---- Supplied records

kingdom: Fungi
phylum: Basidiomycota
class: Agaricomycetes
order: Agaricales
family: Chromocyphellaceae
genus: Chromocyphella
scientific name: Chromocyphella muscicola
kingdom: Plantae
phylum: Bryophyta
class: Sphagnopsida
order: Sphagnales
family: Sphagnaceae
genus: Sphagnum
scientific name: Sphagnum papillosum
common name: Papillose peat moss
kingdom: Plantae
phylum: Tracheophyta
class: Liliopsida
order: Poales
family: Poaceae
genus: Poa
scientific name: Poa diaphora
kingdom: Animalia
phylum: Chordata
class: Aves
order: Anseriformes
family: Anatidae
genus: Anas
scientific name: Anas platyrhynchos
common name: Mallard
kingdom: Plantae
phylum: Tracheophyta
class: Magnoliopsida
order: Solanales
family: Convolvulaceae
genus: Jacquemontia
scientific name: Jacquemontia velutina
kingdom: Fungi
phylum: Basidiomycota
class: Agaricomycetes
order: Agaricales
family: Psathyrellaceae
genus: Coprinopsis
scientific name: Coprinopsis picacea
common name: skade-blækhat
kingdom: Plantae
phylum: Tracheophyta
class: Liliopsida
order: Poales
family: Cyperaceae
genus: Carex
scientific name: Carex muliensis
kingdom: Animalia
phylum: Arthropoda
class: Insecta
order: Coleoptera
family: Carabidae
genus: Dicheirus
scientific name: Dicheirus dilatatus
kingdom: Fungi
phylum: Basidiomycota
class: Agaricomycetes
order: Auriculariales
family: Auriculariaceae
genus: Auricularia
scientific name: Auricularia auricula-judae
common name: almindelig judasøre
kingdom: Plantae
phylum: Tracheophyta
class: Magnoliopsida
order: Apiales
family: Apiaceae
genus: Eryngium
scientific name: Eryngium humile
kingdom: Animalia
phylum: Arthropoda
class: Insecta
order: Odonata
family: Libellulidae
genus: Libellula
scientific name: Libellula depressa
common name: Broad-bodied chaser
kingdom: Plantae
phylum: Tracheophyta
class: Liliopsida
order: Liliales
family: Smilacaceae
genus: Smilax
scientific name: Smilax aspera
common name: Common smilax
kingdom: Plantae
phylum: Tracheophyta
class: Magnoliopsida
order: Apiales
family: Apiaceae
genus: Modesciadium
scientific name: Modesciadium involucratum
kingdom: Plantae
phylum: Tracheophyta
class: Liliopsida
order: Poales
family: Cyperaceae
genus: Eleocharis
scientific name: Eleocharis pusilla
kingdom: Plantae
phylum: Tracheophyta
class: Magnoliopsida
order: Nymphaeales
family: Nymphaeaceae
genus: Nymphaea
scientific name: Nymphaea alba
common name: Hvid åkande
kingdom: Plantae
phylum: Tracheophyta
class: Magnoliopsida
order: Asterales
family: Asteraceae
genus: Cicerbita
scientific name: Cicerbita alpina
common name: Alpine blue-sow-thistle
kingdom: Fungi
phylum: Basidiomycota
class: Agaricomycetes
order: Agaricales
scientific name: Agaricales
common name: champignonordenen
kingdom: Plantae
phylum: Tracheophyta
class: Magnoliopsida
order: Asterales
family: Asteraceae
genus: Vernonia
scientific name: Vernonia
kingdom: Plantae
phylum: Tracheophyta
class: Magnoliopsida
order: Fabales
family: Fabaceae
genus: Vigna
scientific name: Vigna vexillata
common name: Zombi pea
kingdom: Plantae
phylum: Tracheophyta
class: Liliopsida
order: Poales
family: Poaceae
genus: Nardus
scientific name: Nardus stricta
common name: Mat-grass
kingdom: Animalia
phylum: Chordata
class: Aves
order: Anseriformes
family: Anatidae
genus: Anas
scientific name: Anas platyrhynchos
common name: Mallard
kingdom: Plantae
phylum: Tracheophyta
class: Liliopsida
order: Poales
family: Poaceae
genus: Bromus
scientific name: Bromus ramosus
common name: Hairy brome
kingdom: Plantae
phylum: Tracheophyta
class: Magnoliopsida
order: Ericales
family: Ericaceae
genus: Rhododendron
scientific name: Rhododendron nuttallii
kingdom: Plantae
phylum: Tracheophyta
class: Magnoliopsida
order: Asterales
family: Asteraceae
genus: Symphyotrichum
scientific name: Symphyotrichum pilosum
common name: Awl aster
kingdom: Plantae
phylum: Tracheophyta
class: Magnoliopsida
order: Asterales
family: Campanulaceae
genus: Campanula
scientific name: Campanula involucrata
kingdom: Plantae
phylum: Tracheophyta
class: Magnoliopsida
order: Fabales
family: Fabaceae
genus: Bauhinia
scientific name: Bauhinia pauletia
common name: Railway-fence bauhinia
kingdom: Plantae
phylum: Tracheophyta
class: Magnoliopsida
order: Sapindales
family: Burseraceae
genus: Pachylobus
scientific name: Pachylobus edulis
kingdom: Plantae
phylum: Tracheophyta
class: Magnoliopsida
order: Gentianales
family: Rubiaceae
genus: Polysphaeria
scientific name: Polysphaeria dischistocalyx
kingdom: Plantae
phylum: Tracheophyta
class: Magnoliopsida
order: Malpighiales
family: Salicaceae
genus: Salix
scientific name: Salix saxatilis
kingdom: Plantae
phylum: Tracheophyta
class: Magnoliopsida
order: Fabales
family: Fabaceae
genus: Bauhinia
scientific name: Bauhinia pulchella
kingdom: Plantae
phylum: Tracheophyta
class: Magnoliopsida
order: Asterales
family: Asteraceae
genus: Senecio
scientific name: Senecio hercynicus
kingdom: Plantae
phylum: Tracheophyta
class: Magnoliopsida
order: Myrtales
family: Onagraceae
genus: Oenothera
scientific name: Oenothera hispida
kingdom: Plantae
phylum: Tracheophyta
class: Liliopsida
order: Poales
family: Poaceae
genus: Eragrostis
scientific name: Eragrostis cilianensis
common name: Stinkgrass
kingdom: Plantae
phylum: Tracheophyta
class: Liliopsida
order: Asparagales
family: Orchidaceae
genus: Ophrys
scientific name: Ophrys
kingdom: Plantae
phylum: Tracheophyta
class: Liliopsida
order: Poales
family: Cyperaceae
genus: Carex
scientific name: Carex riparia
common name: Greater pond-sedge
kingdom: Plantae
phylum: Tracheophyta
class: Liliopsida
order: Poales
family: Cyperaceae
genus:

--------

Stated exercise: Give back every line of the data above, unchanged.

Exercise answer:
kingdom: Fungi
phylum: Basidiomycota
class: Agaricomycetes
order: Agaricales
family: Chromocyphellaceae
genus: Chromocyphella
scientific name: Chromocyphella muscicola
kingdom: Plantae
phylum: Bryophyta
class: Sphagnopsida
order: Sphagnales
family: Sphagnaceae
genus: Sphagnum
scientific name: Sphagnum papillosum
common name: Papillose peat moss
kingdom: Plantae
phylum: Tracheophyta
class: Liliopsida
order: Poales
family: Poaceae
genus: Poa
scientific name: Poa diaphora
kingdom: Animalia
phylum: Chordata
class: Aves
order: Anseriformes
family: Anatidae
genus: Anas
scientific name: Anas platyrhynchos
common name: Mallard
kingdom: Plantae
phylum: Tracheophyta
class: Magnoliopsida
order: Solanales
family: Convolvulaceae
genus: Jacquemontia
scientific name: Jacquemontia velutina
kingdom: Fungi
phylum: Basidiomycota
class: Agaricomycetes
order: Agaricales
family: Psathyrellaceae
genus: Coprinopsis
scientific name: Coprinopsis picacea
common name: skade-blækhat
kingdom: Plantae
phylum: Tracheophyta
class: Liliopsida
order: Poales
family: Cyperaceae
genus: Carex
scientific name: Carex muliensis
kingdom: Animalia
phylum: Arthropoda
class: Insecta
order: Coleoptera
family: Carabidae
genus: Dicheirus
scientific name: Dicheirus dilatatus
kingdom: Fungi
phylum: Basidiomycota
class: Agaricomycetes
order: Auriculariales
family: Auriculariaceae
genus: Auricularia
scientific name: Auricularia auricula-judae
common name: almindelig judasøre
kingdom: Plantae
phylum: Tracheophyta
class: Magnoliopsida
order: Apiales
family: Apiaceae
genus: Eryngium
scientific name: Eryngium humile
kingdom: Animalia
phylum: Arthropoda
class: Insecta
order: Odonata
family: Libellulidae
genus: Libellula
scientific name: Libellula depressa
common name: Broad-bodied chaser
kingdom: Plantae
phylum: Tracheophyta
class: Liliopsida
order: Liliales
family: Smilacaceae
genus: Smilax
scientific name: Smilax aspera
common name: Common smilax
kingdom: Plantae
phylum: Tracheophyta
class: Magnoliopsida
order: Apiales
family: Apiaceae
genus: Modesciadium
scientific name: Modesciadium involucratum
kingdom: Plantae
phylum: Tracheophyta
class: Liliopsida
order: Poales
family: Cyperaceae
genus: Eleocharis
scientific name: Eleocharis pusilla
kingdom: Plantae
phylum: Tracheophyta
class: Magnoliopsida
order: Nymphaeales
family: Nymphaeaceae
genus: Nymphaea
scientific name: Nymphaea alba
common name: Hvid åkande
kingdom: Plantae
phylum: Tracheophyta
class: Magnoliopsida
order: Asterales
family: Asteraceae
genus: Cicerbita
scientific name: Cicerbita alpina
common name: Alpine blue-sow-thistle
kingdom: Fungi
phylum: Basidiomycota
class: Agaricomycetes
order: Agaricales
scientific name: Agaricales
common name: champignonordenen
kingdom: Plantae
phylum: Tracheophyta
class: Magnoliopsida
order: Asterales
family: Asteraceae
genus: Vernonia
scientific name: Vernonia
kingdom: Plantae
phylum: Tracheophyta
class: Magnoliopsida
order: Fabales
family: Fabaceae
genus: Vigna
scientific name: Vigna vexillata
common name: Zombi pea
kingdom: Plantae
phylum: Tracheophyta
class: Liliopsida
order: Poales
family: Poaceae
genus: Nardus
scientific name: Nardus stricta
common name: Mat-grass
kingdom: Animalia
phylum: Chordata
class: Aves
order: Anseriformes
family: Anatidae
genus: Anas
scientific name: Anas platyrhynchos
common name: Mallard
kingdom: Plantae
phylum: Tracheophyta
class: Liliopsida
order: Poales
family: Poaceae
genus: Bromus
scientific name: Bromus ramosus
common name: Hairy brome
kingdom: Plantae
phylum: Tracheophyta
class: Magnoliopsida
order: Ericales
family: Ericaceae
genus: Rhododendron
scientific name: Rhododendron nuttallii
kingdom: Plantae
phylum: Tracheophyta
class: Magnoliopsida
order: Asterales
family: Asteraceae
genus: Symphyotrichum
scientific name: Symphyotrichum pilosum
common name: Awl aster
kingdom: Plantae
phylum: Tracheophyta
class: Magnoliopsida
order: Asterales
family: Campanulaceae
genus: Campanula
scientific name: Campanula involucrata
kingdom: Plantae
phylum: Tracheophyta
class: Magnoliopsida
order: Fabales
family: Fabaceae
genus: Bauhinia
scientific name: Bauhinia pauletia
common name: Railway-fence bauhinia
kingdom: Plantae
phylum: Tracheophyta
class: Magnoliopsida
order: Sapindales
family: Burseraceae
genus: Pachylobus
scientific name: Pachylobus edulis
kingdom: Plantae
phylum: Tracheophyta
class: Magnoliopsida
order: Gentianales
family: Rubiaceae
genus: Polysphaeria
scientific name: Polysphaeria dischistocalyx
kingdom: Plantae
phylum: Tracheophyta
class: Magnoliopsida
order: Malpighiales
family: Salicaceae
genus: Salix
scientific name: Salix saxatilis
kingdom: Plantae
phylum: Tracheophyta
class: Magnoliopsida
order: Fabales
family: Fabaceae
genus: Bauhinia
scientific name: Bauhinia pulchella
kingdom: Plantae
phylum: Tracheophyta
class: Magnoliopsida
order: Asterales
family: Asteraceae
genus: Senecio
scientific name: Senecio hercynicus
kingdom: Plantae
phylum: Tracheophyta
class: Magnoliopsida
order: Myrtales
family: Onagraceae
genus: Oenothera
scientific name: Oenothera hispida
kingdom: Plantae
phylum: Tracheophyta
class: Liliopsida
order: Poales
family: Poaceae
genus: Eragrostis
scientific name: Eragrostis cilianensis
common name: Stinkgrass
kingdom: Plantae
phylum: Tracheophyta
class: Liliopsida
order: Asparagales
family: Orchidaceae
genus: Ophrys
scientific name: Ophrys
kingdom: Plantae
phylum: Tracheophyta
class: Liliopsida
order: Poales
family: Cyperaceae
genus: Carex
scientific name: Carex riparia
common name: Greater pond-sedge
kingdom: Plantae
phylum: Tracheophyta
class: Liliopsida
order: Poales
family: Cyperaceae
genus:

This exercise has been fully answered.